However, the depressed level of borrowing masks a real crisis brewing. Across lower-income countries, 60% “are either already in debt distress or fast approaching it,” said Carmen Reinhart, the World Bank’s chief economist, during a panel discussion about the data. “Even smaller increments in dollar terms … have meant significant debt burdens for the middle- and low-income countries.”
Recovery lags: IMF economist Vitor Gaspar said that uneven recoveries in lower-income countries, along with declines in nominal gross domestic product, are driving up the debt-to-GDP ratio. “I worry that in the medium term, this group of countries as a whole is not expected to recover to [a] pre-COVID-19 growth path,” he said during the panel discussion.
“The challenge at this point in time looks much more difficult than what it did pre-COVID. So, it’s another element of [the need for] urgency for global action to attain the Sustainable Development Goals by 2030,” Gaspar said.

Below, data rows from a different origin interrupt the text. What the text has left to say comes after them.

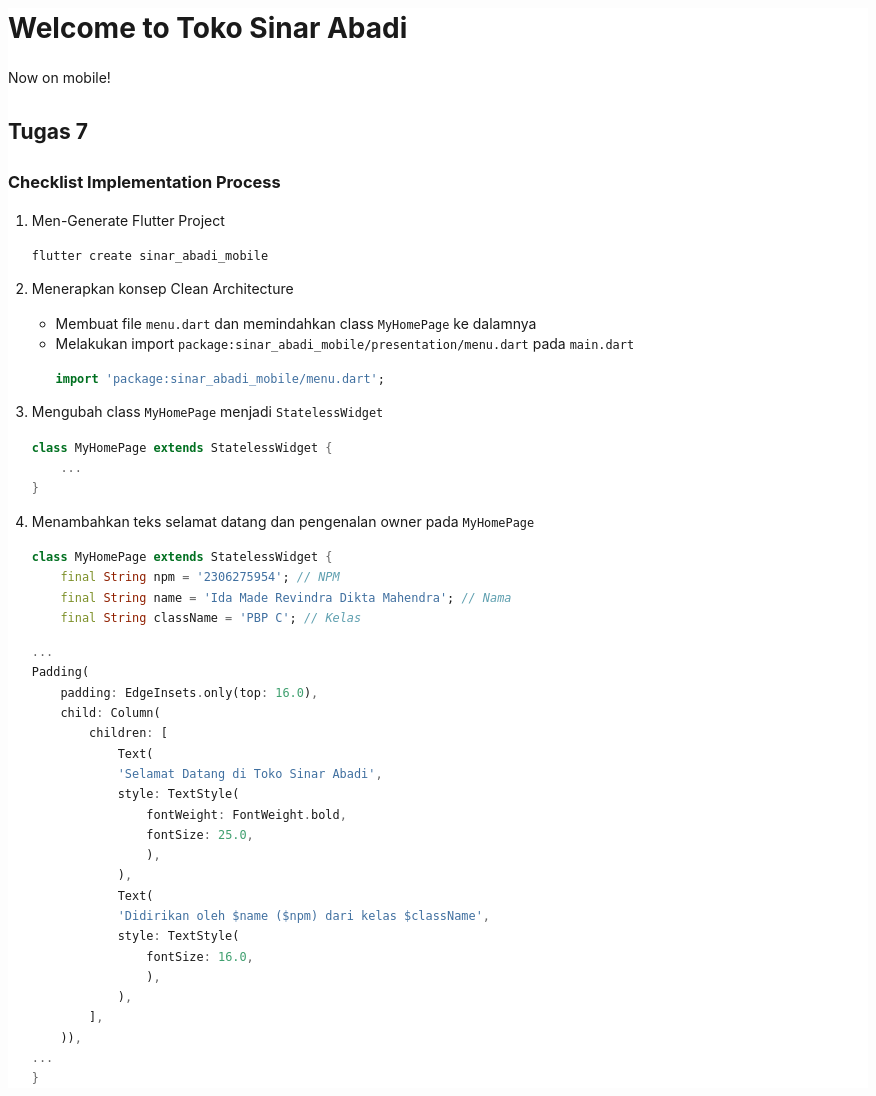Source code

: # Welcome to Toko Sinar Abadi
Now on mobile!

## Tugas 7

### Checklist Implementation Process
1. Men-Generate Flutter Project
    ```bash
    flutter create sinar_abadi_mobile
    ```

2. Menerapkan konsep Clean Architecture
    - Membuat file `menu.dart` dan memindahkan class `MyHomePage` ke dalamnya
    - Melakukan import `package:sinar_abadi_mobile/presentation/menu.dart` pada `main.dart`
        ```dart
        import 'package:sinar_abadi_mobile/menu.dart';
        ```

3. Mengubah class `MyHomePage` menjadi `StatelessWidget`
    ```dart
    class MyHomePage extends StatelessWidget {
        ...
    }
    ```

4. Menambahkan teks selamat datang dan pengenalan owner pada `MyHomePage`
    ```dart
    class MyHomePage extends StatelessWidget {
        final String npm = '2306275954'; // NPM
        final String name = 'Ida Made Revindra Dikta Mahendra'; // Nama
        final String className = 'PBP C'; // Kelas
    ```

    ```dart
    ...
    Padding(
        padding: EdgeInsets.only(top: 16.0),
        child: Column(
            children: [
                Text(
                'Selamat Datang di Toko Sinar Abadi',
                style: TextStyle(
                    fontWeight: FontWeight.bold,
                    fontSize: 25.0,
                    ),
                ),
                Text(
                'Didirikan oleh $name ($npm) dari kelas $className',
                style: TextStyle(
                    fontSize: 16.0,
                    ),
                ),
            ],
        )),
    ...
    }
    ```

Lower-income countries are facing the compounded threat of inflation, higher interest rates, the spread of the coronavirus, and the end of the Debt Service Suspension Initiative under the G-20 group of nations, he noted.
No debt relief: Reinhart said she is “pessimistic” about the chances for a swift restructuring of debt, saying creditors did not want to take “haircuts.” She warned that the protracted battle ahead would leave lower-income countries worse off.
“Unresolved debt problems are rather poisonous for economic growth,” she said.